Yahoo! submitted comments to Docket No. FDA‐2009‐N‐0441 regarding Promotion of FDA‐Regulated Medical Products Using the Internet and Social Media Tools (find it here).
In defense of the "one-click rule" for space-limited "generic" search ads and "Rich Ads in Search (RAIS)," Yahoo! presented a study that purports to prove that "When it comes to side effects... the patient mindset appears to be ambivalent until research for an ailment is needed" (see Exhibit A (pdf)). The following chart was offered in evidence:
It's not clear from Yahoo!'s comments whether or not respondents to their survey were asked to look at specific online ads.
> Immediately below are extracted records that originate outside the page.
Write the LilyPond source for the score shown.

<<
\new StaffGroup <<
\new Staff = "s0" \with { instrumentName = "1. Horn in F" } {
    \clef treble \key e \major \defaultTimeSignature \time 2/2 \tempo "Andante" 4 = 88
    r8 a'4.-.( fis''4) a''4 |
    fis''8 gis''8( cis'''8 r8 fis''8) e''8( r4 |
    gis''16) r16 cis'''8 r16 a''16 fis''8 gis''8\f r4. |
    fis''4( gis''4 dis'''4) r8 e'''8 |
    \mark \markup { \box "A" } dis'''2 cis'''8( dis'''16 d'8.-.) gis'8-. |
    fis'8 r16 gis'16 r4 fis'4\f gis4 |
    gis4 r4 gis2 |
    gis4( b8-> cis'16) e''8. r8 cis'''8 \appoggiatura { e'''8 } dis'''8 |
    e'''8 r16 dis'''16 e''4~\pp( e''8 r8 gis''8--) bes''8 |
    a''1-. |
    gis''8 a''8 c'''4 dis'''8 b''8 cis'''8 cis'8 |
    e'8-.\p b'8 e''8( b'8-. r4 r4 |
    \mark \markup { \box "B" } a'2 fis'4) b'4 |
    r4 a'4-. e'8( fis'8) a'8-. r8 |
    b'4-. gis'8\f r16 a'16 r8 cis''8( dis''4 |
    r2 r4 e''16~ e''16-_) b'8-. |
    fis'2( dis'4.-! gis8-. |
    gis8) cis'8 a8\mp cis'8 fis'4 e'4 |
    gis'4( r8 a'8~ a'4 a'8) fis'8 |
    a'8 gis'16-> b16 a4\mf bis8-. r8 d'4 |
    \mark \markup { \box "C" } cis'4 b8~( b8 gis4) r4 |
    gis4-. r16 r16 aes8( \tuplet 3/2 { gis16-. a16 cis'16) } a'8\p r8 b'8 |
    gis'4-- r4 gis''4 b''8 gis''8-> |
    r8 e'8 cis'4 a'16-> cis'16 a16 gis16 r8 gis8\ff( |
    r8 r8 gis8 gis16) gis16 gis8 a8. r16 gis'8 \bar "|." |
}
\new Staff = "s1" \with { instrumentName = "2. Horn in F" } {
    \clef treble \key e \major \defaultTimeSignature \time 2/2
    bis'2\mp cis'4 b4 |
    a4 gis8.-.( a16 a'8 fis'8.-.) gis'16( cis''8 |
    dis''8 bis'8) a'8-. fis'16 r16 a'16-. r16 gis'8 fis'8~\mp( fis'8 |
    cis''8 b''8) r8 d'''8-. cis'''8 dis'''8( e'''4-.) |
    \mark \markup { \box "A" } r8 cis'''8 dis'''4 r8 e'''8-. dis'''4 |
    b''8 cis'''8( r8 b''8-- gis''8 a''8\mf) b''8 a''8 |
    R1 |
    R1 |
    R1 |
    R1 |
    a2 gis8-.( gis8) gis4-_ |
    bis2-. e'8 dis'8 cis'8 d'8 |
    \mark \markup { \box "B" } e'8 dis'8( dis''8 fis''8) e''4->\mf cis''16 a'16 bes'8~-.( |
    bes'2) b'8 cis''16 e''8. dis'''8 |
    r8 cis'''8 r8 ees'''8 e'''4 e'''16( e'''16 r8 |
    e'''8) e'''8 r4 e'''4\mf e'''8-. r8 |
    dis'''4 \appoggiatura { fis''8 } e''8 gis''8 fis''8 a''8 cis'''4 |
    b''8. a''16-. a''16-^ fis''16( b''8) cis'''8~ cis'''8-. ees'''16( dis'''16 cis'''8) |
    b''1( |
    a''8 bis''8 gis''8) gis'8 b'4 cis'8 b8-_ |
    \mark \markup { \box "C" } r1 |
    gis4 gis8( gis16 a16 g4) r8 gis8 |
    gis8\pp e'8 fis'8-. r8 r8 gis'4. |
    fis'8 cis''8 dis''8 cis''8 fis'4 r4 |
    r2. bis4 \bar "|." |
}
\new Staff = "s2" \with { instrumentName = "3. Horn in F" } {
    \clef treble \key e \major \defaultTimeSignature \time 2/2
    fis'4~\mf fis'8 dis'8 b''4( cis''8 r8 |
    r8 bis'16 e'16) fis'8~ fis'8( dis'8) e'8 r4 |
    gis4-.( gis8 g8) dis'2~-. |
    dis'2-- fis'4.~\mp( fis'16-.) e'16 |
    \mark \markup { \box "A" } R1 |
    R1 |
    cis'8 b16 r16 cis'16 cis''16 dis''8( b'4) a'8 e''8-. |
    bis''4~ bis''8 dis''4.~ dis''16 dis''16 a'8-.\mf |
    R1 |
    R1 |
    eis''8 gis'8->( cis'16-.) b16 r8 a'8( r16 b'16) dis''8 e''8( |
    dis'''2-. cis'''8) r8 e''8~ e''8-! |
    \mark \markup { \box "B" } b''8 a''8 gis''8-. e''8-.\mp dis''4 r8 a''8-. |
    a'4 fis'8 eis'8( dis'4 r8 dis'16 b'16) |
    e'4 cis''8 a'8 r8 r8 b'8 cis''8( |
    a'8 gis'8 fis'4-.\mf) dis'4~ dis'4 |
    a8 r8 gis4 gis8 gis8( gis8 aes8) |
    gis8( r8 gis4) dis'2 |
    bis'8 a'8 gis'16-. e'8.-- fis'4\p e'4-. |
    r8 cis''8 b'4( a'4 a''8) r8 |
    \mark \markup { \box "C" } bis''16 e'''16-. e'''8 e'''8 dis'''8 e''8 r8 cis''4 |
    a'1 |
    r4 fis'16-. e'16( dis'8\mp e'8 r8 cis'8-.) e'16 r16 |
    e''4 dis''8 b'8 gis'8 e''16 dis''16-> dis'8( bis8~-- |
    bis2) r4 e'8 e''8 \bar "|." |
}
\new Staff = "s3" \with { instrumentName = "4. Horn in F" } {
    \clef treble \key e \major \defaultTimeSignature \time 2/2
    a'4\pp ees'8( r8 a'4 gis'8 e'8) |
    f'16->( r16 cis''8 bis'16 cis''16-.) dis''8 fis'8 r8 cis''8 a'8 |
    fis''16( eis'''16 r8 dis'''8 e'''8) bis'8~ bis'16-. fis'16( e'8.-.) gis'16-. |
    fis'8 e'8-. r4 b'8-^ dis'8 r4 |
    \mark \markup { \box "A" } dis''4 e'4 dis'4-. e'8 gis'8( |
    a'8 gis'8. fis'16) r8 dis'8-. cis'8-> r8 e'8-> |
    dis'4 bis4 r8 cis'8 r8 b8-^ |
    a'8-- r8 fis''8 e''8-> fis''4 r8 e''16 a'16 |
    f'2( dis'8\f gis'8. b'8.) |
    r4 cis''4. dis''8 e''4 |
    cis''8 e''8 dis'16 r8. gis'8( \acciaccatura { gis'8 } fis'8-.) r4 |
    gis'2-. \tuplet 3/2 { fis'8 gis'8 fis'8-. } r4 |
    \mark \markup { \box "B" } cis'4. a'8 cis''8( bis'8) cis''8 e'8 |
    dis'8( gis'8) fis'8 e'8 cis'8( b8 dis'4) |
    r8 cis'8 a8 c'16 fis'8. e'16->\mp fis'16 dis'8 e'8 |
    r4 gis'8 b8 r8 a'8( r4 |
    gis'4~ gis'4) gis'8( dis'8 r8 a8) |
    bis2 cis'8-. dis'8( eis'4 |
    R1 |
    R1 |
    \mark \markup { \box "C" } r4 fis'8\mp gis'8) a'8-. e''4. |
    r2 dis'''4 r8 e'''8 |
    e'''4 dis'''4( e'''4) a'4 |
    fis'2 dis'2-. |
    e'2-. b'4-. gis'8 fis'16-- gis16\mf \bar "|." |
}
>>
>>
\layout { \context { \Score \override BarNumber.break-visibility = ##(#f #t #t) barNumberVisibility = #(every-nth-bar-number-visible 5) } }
Recall that Merck, in its defense of the "one-click rule," did a study that asked respondents opinions about specific ads they were shown (see "Merck Says FDA Should Approve the 'One-Click Rule'").
A bigger problem I have with these data is that they do not support Yahoo!'s conclusion. Although 23-26% of respondents claim they agreed or strongly agreed with the statements, twice as many (43-45%) must have said they disagreed or strongly disagreed! I contend, therefore, that these results DO NOT prove the point that Yahoo! was trying to make. In fact, the data prove just the opposite: patients DO pay attention to medication side effects in online advertising BEFORE they ask their doctors or research it more online!
Am I not seeing something that I should be seeing in these data? Take a look at Exhibit A (pdf) yourself and tell me what you think.